▸ DOCUMENT EXTRACT:

■ ■ ■ ■ ■ ■ ■

The Villages Daily Sun
- Type: Daily newspaper
- Format: Broadsheet and online
- Owner: Villages Media Management
- Publisher: Dan Sprung
- Editor: Nick Feely
- Founded: 1997
- Headquarters: 984 Old Mill Run The Villages, Florida 32162, United States
- Circulation: 48,700 Average print circulation
- ISSN: 1528-2821
- OCLC number: 43333479
- Website: www.thevillagesdailysun.com

= The Villages Daily Sun =

Newspaper published in The Villages, Florida

The Villages Daily Sun is a daily newspaper in The Villages, Florida, USA, which covers issues of local interest to portions of Sumter, Lake and Marion counties in central Florida. According to a report by the Alliance for Audited Media, the Suns weekday circulation is 48,700 and the newspaper has maintained its print readership, during a time when newspaper circulation around the United States has dropped. The Sun also has a 92 percent market penetration share in the retirement community. In 2026, the Sun was on the list of the 25 largest newspapers in America, ranked by their latest average print circulations.

With the purchase of the Key West Citizen in 2018 by Adams Publishing Group, The Villages Daily Sun became the last family-owned daily newspaper in the state of Florida.

The newspaper is part of a media group that includes AM-640 Radio, Villages News Network TV, and The Villages Magazine.

In early 2021, the yearly subscription was $84 for residents of the community.

==Newspaper strategy==
The newspaper's strategy is to be a print-first publication, with a recent Sunday issue including a 36-page insert listing the schedules of hundreds of clubs and recreation centers within the Villages, 48 pages of editorial content and 14 pages of classified advertising. The Daily Sun is also bucking the trend by loading its pages with advertisements for real estate, doctors, banks, golf courses, restaurants, and a wide selection of retail outlets.

The Daily Sun has a special projects team that works on more complex issues and in-depth reporting that may take up to a year of investigation before publication. The team had an in-depth feature on Florida's death-penalty sentencing policies in 2016, and the reporting went on to win multiple awards.

■ ■ ■ ■ ■ ■ ■

▸ YOUR TASKS:
**a)** Set down the passage of the article on The Villages Daily Sun from "In early 2021, the" up to and including "win multiple awards.".
**b)** According to the article on The Villages Daily Sun, what was the yearly subscription price for residents of the community in early 2021?
**c)** Extend the article on The Villages Daily Sun beyond its last sentence.
The items play no part in this work.

Extracted records
■ ■ ■ ■ ■ ■ ■

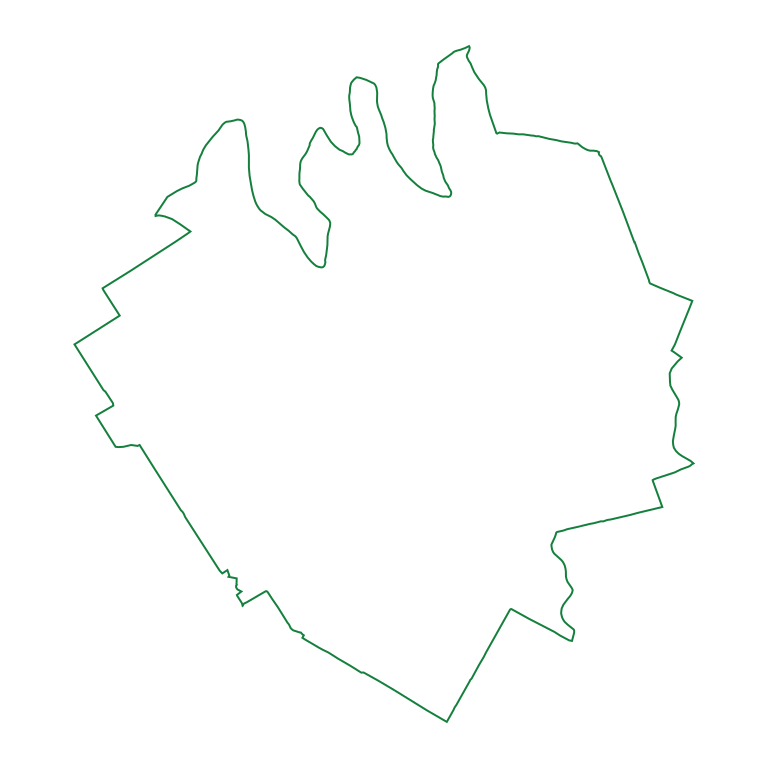 the district of Rasuceni, Giurgiu, Romania
{"feature_id": "2599482B42533582324930", "entity_name": "Rasuceni", "entity_type": "district", "adm_level": 2, "iso_a3": "ROU", "parent_name": "Romania", "parent_adm1": "Giurgiu", "projection": "albers", "projection_center": [25.697, 44.069], "detail": "fine", "context": "isolated", "style": "outline", "palette": "green", "viewbox_px": 768, "rotation_deg": 0, "n_neighbors": 0, "source": "geoboundaries", "source_scale": "gbopen_adm2", "svg_char_len": 6070}
<svg xmlns="http://www.w3.org/2000/svg" viewBox="0 0 768 768"><path d="M681.7,357.7L673.8,352.0L671.6,350.6L675.0,344.3L679.7,332.3L689.8,307.3L692.3,300.9L676.3,294.6L673.7,293.3L659.4,287.5L650.2,283.5L649.8,283.1L649.3,281.9L649.0,280.3L642.2,262.0L638.5,252.8L634.8,242.3L634.4,242.4L623.1,212.0L612.4,184.9L610.7,180.9L601.8,157.9L601.0,156.2L600.2,155.8L599.2,154.7L598.8,153.5L598.8,152.7L599.0,152.2L596.8,151.1L593.6,150.7L590.1,150.7L587.2,149.9L585.0,148.8L582.1,147.1L577.6,143.4L574.7,143.6L571.4,142.8L561.6,141.4L556.2,140.1L549.3,138.9L538.5,136.2L536.1,136.3L533.4,135.6L532.0,135.6L523.0,134.3L518.3,134.3L513.2,133.6L506.5,133.3L499.5,132.5L497.1,133.6L496.4,133.2L490.0,114.9L488.4,108.8L486.8,100.7L486.2,94.3L486.0,90.1L485.2,87.5L483.9,85.2L479.0,79.2L474.3,72.2L472.0,67.0L470.6,63.5L468.7,60.7L467.0,57.2L466.8,55.9L467.1,54.5L469.1,50.5L469.5,48.8L469.7,47.4L469.0,46.1L465.2,48.0L460.3,49.8L456.8,50.7L454.6,51.5L453.5,52.1L452.4,53.2L443.7,59.4L438.5,63.4L438.0,64.2L438.1,65.8L437.9,67.4L437.2,69.2L436.8,71.8L436.6,75.3L436.3,76.5L435.7,80.3L434.5,83.8L433.7,85.4L433.0,89.0L432.7,92.6L432.6,95.3L432.8,97.9L434.4,103.0L434.5,106.2L434.7,107.6L434.5,111.3L434.7,116.4L434.5,118.4L434.8,123.9L433.8,130.1L433.9,131.1L433.4,135.7L433.2,138.3L432.9,139.7L432.9,141.4L433.3,145.0L433.1,147.5L433.4,149.3L434.5,152.2L434.9,154.0L436.6,157.7L438.1,160.0L439.3,163.0L440.4,165.4L440.9,167.1L441.9,171.8L443.2,175.2L443.6,177.3L443.9,178.3L445.3,181.6L447.9,185.4L449.1,188.3L450.2,189.9L451.1,191.7L451.2,192.4L451.1,194.2L450.6,195.4L450.1,196.1L448.8,196.8L448.2,196.9L446.1,196.5L443.2,196.6L440.7,196.2L432.7,193.0L425.6,190.7L421.6,188.6L417.2,185.3L410.8,179.5L406.5,175.2L403.2,170.7L401.7,168.2L398.4,164.4L396.9,162.3L393.8,157.0L392.5,154.5L390.8,152.0L389.0,148.5L387.8,145.4L387.1,142.3L386.6,137.6L386.5,134.0L385.4,127.9L383.7,122.1L382.1,118.0L381.3,115.3L378.7,109.1L377.8,106.5L377.2,103.1L377.0,101.3L377.2,92.8L377.1,91.9L376.4,87.5L375.2,84.9L374.2,83.7L373.1,83.1L366.3,79.9L360.2,77.9L356.6,77.3L353.8,79.7L351.8,82.1L351.0,83.4L350.1,87.3L349.8,92.6L349.2,95.7L349.2,97.1L349.3,99.4L349.9,104.0L350.4,110.9L351.3,115.2L352.0,117.5L353.8,122.2L355.7,125.9L356.8,127.1L358.2,133.3L358.5,134.1L359.2,136.8L359.5,142.8L359.4,143.6L359.0,144.9L357.6,146.9L356.6,149.1L355.9,149.7L354.9,151.4L353.8,152.4L353.1,153.7L352.6,154.1L351.6,154.4L348.8,154.4L345.3,152.7L342.8,151.1L339.6,149.8L334.8,146.0L330.9,141.8L326.8,135.4L323.2,129.1L322.0,128.2L320.2,127.8L318.8,128.5L317.4,129.6L315.9,131.7L312.8,138.0L311.4,140.2L309.8,143.3L309.6,145.4L307.2,151.1L305.6,153.9L302.3,158.3L301.2,160.3L300.7,161.5L300.2,163.9L300.0,168.9L299.4,173.6L299.4,177.9L299.3,181.0L299.6,183.5L299.9,184.6L302.7,188.6L308.0,195.3L309.9,196.9L313.7,201.3L315.0,203.7L316.1,206.7L317.0,208.4L320.4,211.9L323.3,214.3L328.6,219.5L329.4,220.6L330.2,222.7L330.2,224.0L329.9,226.7L328.1,233.5L327.6,236.3L327.4,245.1L326.2,254.9L325.1,260.0L325.1,260.8L325.4,262.0L325.1,263.7L324.5,265.5L324.0,266.3L323.1,267.0L322.4,267.3L321.2,267.4L318.3,266.8L316.3,266.0L313.9,264.1L311.3,261.7L307.6,257.4L303.9,251.9L300.9,246.3L296.9,238.3L295.5,236.4L292.6,234.3L288.7,230.8L284.1,227.3L275.3,219.7L271.3,217.0L265.3,214.0L260.6,210.4L259.3,208.9L257.1,205.5L256.0,203.3L255.1,201.1L253.4,195.6L252.0,189.9L249.6,175.9L248.9,167.6L248.9,154.9L248.4,149.0L247.5,141.2L246.3,136.0L246.0,133.9L245.9,131.6L245.2,127.2L244.3,123.8L243.3,121.9L242.0,120.6L240.1,119.9L237.8,119.6L236.8,119.7L235.0,120.3L230.5,121.3L226.3,121.8L224.6,122.8L222.5,124.7L218.4,130.6L212.6,136.9L205.9,145.3L203.2,149.8L201.6,153.8L200.0,156.9L198.3,162.2L197.6,165.1L196.9,174.4L196.4,178.2L196.3,180.8L195.9,181.6L194.6,182.7L189.3,185.7L182.3,188.4L176.9,191.1L167.4,196.9L155.5,214.7L155.6,216.0L157.1,215.6L159.2,215.4L162.3,215.9L165.0,216.5L172.1,219.1L180.5,224.5L190.4,231.5L188.6,232.9L176.0,241.4L130.9,270.6L102.6,288.3L103.5,290.3L119.7,315.6L74.5,344.4L103.4,390.0L104.9,391.3L105.3,391.5L112.9,403.1L113.3,405.6L96.0,415.6L115.6,446.8L118.4,447.1L123.5,446.8L131.1,445.0L137.6,445.9L139.6,445.0L154.1,468.1L181.0,510.4L182.4,511.7L183.7,513.6L185.2,517.1L219.7,570.7L222.3,573.4L227.4,570.1L229.3,575.5L228.5,576.8L236.7,578.4L236.5,584.3L236.8,584.8L236.1,585.7L236.1,587.3L237.4,589.4L241.4,591.5L236.9,595.0L237.3,596.0L241.5,602.5L242.1,603.8L242.6,605.8L242.9,605.6L243.2,604.6L243.6,603.9L244.2,603.5L246.9,602.2L265.6,591.3L266.4,591.2L267.2,591.6L267.7,592.1L272.4,599.3L277.8,607.1L287.5,622.7L289.0,624.5L290.5,627.8L291.2,628.7L293.1,630.3L299.6,632.4L300.8,632.5L302.3,634.2L303.8,635.3L302.4,637.8L305.2,639.6L318.6,647.5L323.0,649.9L328.4,652.5L338.3,658.8L350.2,665.7L361.2,672.6L363.6,672.5L378.3,680.7L394.0,690.0L427.5,710.7L446.8,721.9L453.5,710.0L454.6,707.5L456.4,704.9L469.7,681.2L470.2,680.0L471.6,678.6L479.0,665.0L483.8,656.9L486.1,652.3L510.0,609.7L510.5,609.2L511.5,609.1L528.8,618.7L554.6,632.0L560.0,635.5L569.2,640.4L572.0,640.9L574.1,632.9L574.2,631.3L574.1,630.2L573.5,629.3L567.7,624.7L564.7,621.9L563.5,620.2L562.1,617.4L561.2,613.7L561.2,612.0L561.7,608.4L563.4,604.7L567.9,598.7L570.2,596.0L571.8,593.3L572.3,591.9L572.7,590.0L571.7,587.9L567.6,582.0L566.6,579.4L566.0,576.9L565.9,574.5L565.9,571.9L565.6,569.1L564.7,565.5L563.9,563.8L562.8,561.8L561.3,560.0L554.4,553.8L553.1,552.0L552.0,549.3L551.5,546.2L551.4,544.8L551.6,544.2L554.8,537.3L555.4,535.7L556.3,532.7L556.5,532.4L557.0,532.0L563.6,530.5L567.2,529.2L576.3,527.2L589.9,523.9L593.8,523.2L601.0,521.3L603.3,521.4L607.2,520.0L611.1,519.4L630.0,515.0L637.7,512.9L662.3,507.0L652.8,480.8L652.7,480.1L653.7,479.5L656.4,478.4L674.8,472.4L680.7,469.5L688.6,466.6L690.3,465.7L691.8,464.3L693.5,463.4L690.7,461.0L682.3,456.2L678.9,453.9L676.1,451.2L675.3,450.0L673.9,447.8L673.2,444.9L672.9,441.1L673.8,435.7L675.2,428.8L675.7,425.4L675.6,422.7L675.7,416.9L676.4,413.8L678.0,409.0L679.1,404.8L679.2,403.7L679.1,402.4L678.6,400.4L677.6,398.5L672.3,389.6L670.4,385.7L670.0,381.8L669.7,373.4L671.7,368.5L677.7,361.4L681.7,357.7Z" fill="none" stroke="#15803d" stroke-width="2"/></svg>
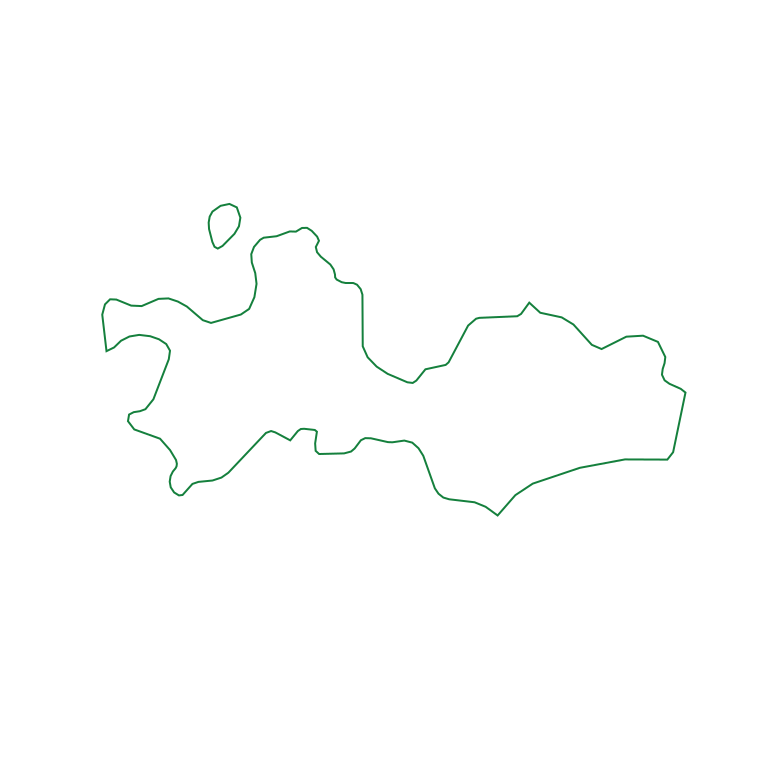 SVG path tracing the border of Caltanissetta, rotated 316°
{"feature_id": "ITA-5416", "entity_name": "Caltanissetta", "entity_type": "Province", "adm_level": 1, "iso_a3": "ITA", "parent_name": "Italy", "parent_adm1": "", "projection": "mercator", "projection_center": [14.011, 37.367], "detail": "fine", "context": "isolated", "style": "outline", "palette": "green", "viewbox_px": 768, "rotation_deg": 316, "n_neighbors": 0, "source": "natural_earth", "source_scale": "10m", "svg_char_len": 2135}
<svg xmlns="http://www.w3.org/2000/svg" viewBox="0 0 768 768"><g transform="rotate(316 384 384)"><path d="M535.3,635.2L504.9,605.6L466.6,580.3L421.8,559.0L401.3,555.2L374.4,557.5L371.8,542.9L367.0,532.0L350.8,512.2L347.8,506.9L347.0,500.8L348.1,494.4L362.4,462.9L364.2,454.2L363.6,445.8L359.3,438.8L349.6,431.8L346.5,428.6L336.9,414.0L332.9,409.9L328.3,408.4L318.1,410.0L313.4,409.7L307.1,406.2L288.7,389.3L288.4,384.6L293.2,378.9L302.6,371.7L302.3,369.0L295.4,360.7L292.9,358.6L289.3,358.0L277.4,359.4L272.2,343.3L270.1,339.4L265.1,337.2L210.4,339.7L202.1,338.4L193.6,334.3L182.5,325.5L176.8,322.8L162.0,323.9L159.1,321.7L157.7,316.2L158.8,310.2L162.0,305.4L166.5,302.0L171.3,300.3L175.6,299.8L177.6,299.1L179.6,297.5L181.6,294.2L184.2,282.9L184.9,267.8L172.8,243.2L174.0,232.9L179.4,228.9L184.4,230.4L189.5,234.0L194.9,236.4L207.5,234.8L246.4,216.7L253.2,211.4L255.1,204.0L253.2,195.5L249.0,187.2L242.0,178.6L233.9,173.0L224.9,170.2L215.2,170.2L207.2,167.6L229.5,138.4L238.6,132.9L245.8,132.8L250.1,137.3L256.6,152.0L263.8,159.6L280.9,166.1L288.4,172.7L293.0,181.5L296.0,191.3L298.0,212.2L302.0,219.9L329.3,234.6L339.2,236.3L351.1,231.5L361.9,223.4L368.4,214.8L373.3,204.8L378.7,198.4L385.7,195.1L395.0,194.2L399.1,195.2L409.4,203.1L422.2,208.8L426.5,213.2L433.4,214.8L437.1,218.2L438.4,223.6L438.3,231.5L436.7,235.8L430.1,238.1L427.4,242.7L427.0,248.6L428.4,260.8L427.4,266.5L424.8,271.2L422.9,273.4L422.5,276.0L424.3,281.4L426.5,284.6L432.1,290.1L433.6,293.9L433.1,299.6L430.5,304.8L394.9,342.1L390.8,353.4L390.8,366.4L393.7,379.3L402.0,399.0L405.4,403.2L409.6,404.0L424.0,402.2L441.6,413.1L445.5,413.3L485.1,400.4L495.6,401.0L498.6,402.7L526.9,427.8L531.3,428.8L545.0,426.4L545.9,441.3L558.1,459.5L561.6,472.8L560.7,500.2L564.8,510.0L591.2,518.3L603.9,529.2L610.3,544.0L605.1,560.0L600.3,563.9L594.9,566.8L590.4,570.4L588.4,576.3L589.5,582.2L594.1,593.6L594.9,599.6L544.6,633.9L535.3,635.2ZM380.4,140.8L390.2,142.3L397.9,147.1L400.8,154.7L396.2,164.6L389.2,169.8L380.7,172.1L363.7,172.5L358.5,171.1L357.4,167.6L359.2,162.6L365.8,151.0L370.0,146.1L374.9,142.5L380.4,140.8Z" fill="none" stroke="#15803d" stroke-width="2"/></g></svg>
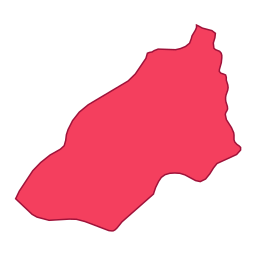 outline of Tumbes
{"feature_id": "PER-568", "entity_name": "Tumbes", "entity_type": "Department", "adm_level": 1, "iso_a3": "PER", "parent_name": "Peru", "parent_adm1": "", "projection": "orthographic", "projection_center": [-80.453, -3.803], "detail": "fine", "context": "isolated", "style": "filled", "palette": "rose", "viewbox_px": 256, "rotation_deg": 0, "n_neighbors": 0, "source": "natural_earth", "source_scale": "10m", "svg_char_len": 1340}
<svg xmlns="http://www.w3.org/2000/svg" viewBox="0 0 256 256"><path d="M240.6,147.7L240.6,150.0L236.6,154.5L217.0,163.5L213.5,167.9L209.8,173.8L205.6,179.0L200.3,181.6L195.6,180.6L185.0,174.9L179.9,173.3L174.8,173.0L169.7,173.3L165.0,174.7L161.3,177.4L158.6,181.4L155.6,187.5L153.5,193.8L153.5,194.0L153.3,194.2L122.0,221.8L117.0,228.0L115.1,229.8L113.3,230.8L112.0,230.9L108.9,230.6L84.9,221.5L76.5,219.3L69.3,219.1L49.1,220.3L37.0,217.1L32.2,214.4L15.9,199.0L15.6,198.8L15.4,199.3L19.3,191.1L32.8,170.7L40.7,162.5L50.1,155.0L60.4,149.2L64.2,145.7L65.7,140.4L66.4,134.7L68.1,129.5L72.6,120.6L79.3,112.1L88.3,104.7L128.1,81.0L135.3,74.0L145.9,58.4L147.4,53.2L149.5,52.4L152.0,52.0L154.2,50.6L158.1,49.1L175.6,49.7L180.4,48.6L185.5,46.5L189.6,43.2L191.3,38.7L192.0,35.9L195.4,30.2L196.5,27.5L196.5,25.1L198.3,25.9L202.4,28.1L211.9,30.6L215.4,33.3L214.9,37.7L213.3,43.0L213.9,48.2L215.4,49.6L219.6,51.3L221.2,53.2L221.8,55.4L221.8,57.9L221.3,62.7L219.4,69.5L219.3,71.4L220.9,73.2L223.4,74.0L225.6,75.0L226.3,77.3L226.3,80.2L227.8,85.0L228.1,87.7L227.7,90.2L226.0,95.1L225.6,97.3L225.6,99.8L225.9,101.8L227.4,106.5L227.6,109.0L226.8,110.9L225.7,112.7L225.3,114.6L226.4,119.7L231.5,127.7L233.7,132.8L234.0,135.1L234.0,139.7L234.7,141.9L236.9,144.4L239.1,145.9L240.6,147.4L240.6,147.7Z" fill="#f43f5e" stroke="#9f1239" stroke-width="1.5"/></svg>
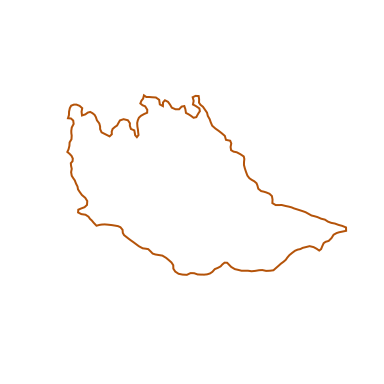 the district of Natalândia, Minas Gerais, Brazil, rotated 125°
{"feature_id": "56859067B59404569750037", "entity_name": "Natalândia", "entity_type": "district", "adm_level": 2, "iso_a3": "BRA", "parent_name": "Brazil", "parent_adm1": "Minas Gerais", "projection": "robinson", "projection_center": [-46.487, -16.539], "detail": "fine", "context": "isolated", "style": "outline", "palette": "amber", "viewbox_px": 384, "rotation_deg": 125, "n_neighbors": 0, "source": "geoboundaries", "source_scale": "gbopen_adm2", "svg_char_len": 3545}
<svg xmlns="http://www.w3.org/2000/svg" viewBox="0 0 384 384"><g transform="rotate(125 192 192)"><path d="M167.0,54.2L164.7,53.5L161.7,54.2L158.4,54.8L156.2,54.0L153.7,52.0L149.8,51.3L145.8,51.5L142.7,50.0L140.6,48.4L138.5,46.4L135.4,43.5L132.7,45.5L133.6,49.5L134.9,53.1L135.9,56.9L137.4,60.2L138.3,63.7L138.4,67.3L139.8,70.9L140.6,74.9L141.7,78.1L142.7,80.6L143.0,83.6L143.4,87.4L144.2,90.3L145.0,92.9L145.9,95.8L146.9,98.9L147.5,101.7L148.5,104.4L149.8,107.4L151.2,111.1L152.7,113.1L154.7,116.0L155.0,119.8L152.0,121.7L149.5,124.2L149.0,127.5L149.8,131.1L150.6,133.5L151.6,135.9L151.3,139.6L149.1,142.2L147.8,144.2L147.5,147.1L147.8,150.2L147.8,152.9L146.8,156.0L144.4,159.5L142.3,162.3L140.1,164.9L137.6,166.6L134.9,168.1L133.2,170.0L133.3,174.0L133.8,178.2L135.1,181.1L135.3,184.0L133.0,186.2L129.7,187.7L128.1,190.1L129.8,194.1L127.2,197.3L126.8,201.5L126.6,205.4L126.6,209.2L126.1,213.5L124.1,216.7L122.2,219.3L120.6,222.7L118.4,225.2L117.1,228.7L115.9,231.9L115.7,235.1L114.8,237.5L111.9,239.4L109.6,241.6L111.2,244.2L114.0,245.8L116.4,242.9L119.8,241.4L119.4,238.5L119.3,233.9L121.3,231.9L123.5,231.9L125.9,231.7L128.2,231.4L130.3,233.3L130.2,236.7L130.3,239.3L130.7,242.3L128.0,244.9L126.0,247.6L128.0,249.5L131.6,250.0L133.7,253.0L134.5,256.9L133.0,260.2L131.9,263.4L132.4,266.8L135.3,267.1L138.3,265.1L138.7,268.6L135.3,271.8L135.3,275.8L137.2,278.9L138.7,281.5L140.4,283.9L140.4,286.8L143.6,285.6L146.2,285.8L149.1,285.1L149.3,282.3L148.7,279.5L150.3,275.8L152.8,274.2L155.5,275.9L158.8,277.5L161.6,278.1L164.4,277.5L166.9,276.5L169.7,274.3L172.1,271.9L173.9,270.4L176.0,268.5L178.7,268.6L178.1,271.1L176.4,272.8L174.6,274.6L175.4,278.2L173.4,280.9L171.3,282.3L170.0,285.7L171.6,289.8L174.7,292.1L178.0,291.8L180.5,291.5L183.1,292.5L185.9,293.2L188.6,292.4L190.7,290.8L193.7,291.4L194.3,295.5L195.0,300.3L193.2,303.3L191.0,304.9L189.0,307.3L187.8,311.0L185.8,313.7L184.7,316.0L184.5,318.7L184.8,321.3L186.7,322.9L189.6,323.9L192.4,326.0L189.6,328.5L186.3,330.0L185.9,333.5L186.7,336.8L188.2,338.9L190.6,340.5L193.3,340.2L196.7,338.8L199.6,336.9L202.7,335.9L201.2,333.3L201.6,330.3L204.1,328.0L208.1,327.5L211.1,326.0L213.0,324.6L214.8,322.9L217.9,321.0L221.6,320.7L224.5,318.9L227.9,317.6L230.7,317.1L230.9,314.4L231.5,311.4L233.0,308.8L235.3,307.5L237.9,307.8L239.9,306.1L242.0,303.8L245.1,302.4L247.7,299.8L248.8,297.2L249.7,294.7L251.6,291.9L253.2,288.9L255.2,286.9L256.3,284.2L257.6,280.5L258.0,276.1L259.5,272.6L262.8,270.6L266.1,271.3L269.0,273.3L271.7,275.0L274.1,273.6L273.6,270.0L271.7,266.2L271.6,262.6L272.5,260.2L272.8,257.8L273.6,254.9L274.4,250.9L272.0,248.9L270.3,247.1L268.6,244.9L267.2,242.5L265.1,238.7L263.6,235.6L262.4,233.0L261.9,230.4L262.8,227.2L265.2,225.2L266.3,222.9L266.6,217.3L266.7,214.4L266.7,211.4L266.8,207.9L266.9,204.4L266.4,200.1L265.0,197.4L263.9,195.1L264.4,191.9L265.0,188.9L264.2,186.2L262.8,183.3L261.1,179.8L260.8,175.4L261.1,171.9L261.5,168.4L262.7,165.4L265.5,163.3L266.8,160.1L266.7,156.1L265.1,152.4L262.8,148.7L259.3,146.7L257.3,143.7L256.3,140.1L254.4,137.1L252.7,134.6L250.8,132.4L248.5,130.6L245.7,129.5L242.1,129.1L239.3,127.3L236.5,125.9L234.0,125.6L231.2,124.8L229.8,122.6L230.3,120.1L230.9,116.9L230.6,112.7L229.3,109.5L228.1,106.3L225.9,103.2L224.1,100.5L222.8,97.8L220.3,94.9L217.6,92.2L215.6,89.6L214.1,86.0L211.7,82.9L209.4,80.4L205.7,79.5L202.9,78.8L199.8,78.1L196.6,77.0L193.8,76.3L191.0,76.3L187.8,76.0L184.3,75.0L181.0,73.9L178.6,72.4L176.6,70.5L174.3,69.3L171.8,67.1L168.9,64.6L167.4,60.8L167.0,57.3L167.0,54.2Z" fill="none" stroke="#b45309" stroke-width="2"/></g></svg>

■ ■ ■ ■ ■ ■ ■

▸ ANSWERS TO THE PROBLEMS:
**a)**
In early 2021, the yearly subscription was $84 for residents of the community.

==Newspaper strategy==
The newspaper's strategy is to be a print-first publication, with a recent Sunday issue including a 36-page insert listing the schedules of hundreds of clubs and recreation centers within the Villages, 48 pages of editorial content and 14 pages of classified advertising. The Daily Sun is also bucking the trend by loading its pages with advertisements for real estate, doctors, banks, golf courses, restaurants, and a wide selection of retail outlets.

The Daily Sun has a special projects team that works on more complex issues and in-depth reporting that may take up to a year of investigation before publication. The team had an in-depth feature on Florida's death-penalty sentencing policies in 2016, and the reporting went on to win multiple awards.

**b)** $84

**c)**
==Criticism==
The Daily Suns newspaper strategy has been criticized by residents and national media for its lack of coverage of topics of importance to the community. In 2017, over 32 sinkholes were reported in The Villages by media sources, despite The Villages Daily Sun reporting only 14 of those. According to staff, employees have been instructed not to report on sinkholes and "anything complimentary about President Barack Obama". A resident from The Villages who was selected to receive a private audience with Obama at the Democratic National Convention was told by the editor that the encounter was not newsworthy.

==Staff==
The Daily Sun has an editorial staff of approximately 50, with many reporters in their 20s and 30s. Most reporters and editors do not meet the age requirement of 55 to live in The Villages community, so they live in nearby cities or towns.

==Awards==
- In February 2019, The Villages Daily Sun won honors in the Associated Press Sports Editors' writing and sections contest for work published in 2018. The newspaper received a Category B Award for Daily Selections and an Honorable Mention for Sunday Selections.
- The Villages Daily Sun was named one of 12 finalists for the World's Best Designed Newspapers (2017)
- The Villages Daily Sun earned nine Inland Press Association national awards, including first place among all newspapers in the Community Leadership Award (2016)
- Top 10 distinction in explanatory writing in the Associated Press Sports Editors national competition - (2016)
- First place in sports reporting in the Society for Professional Journalists' Florida competition (2016)
- Honors for sports reporting and political reporting from the Florida Society of News Editors and five awards for visual journalism, including two first places in information graphics (2016)
- Five Awards of Excellence in the Society for News Design's international competition (2016)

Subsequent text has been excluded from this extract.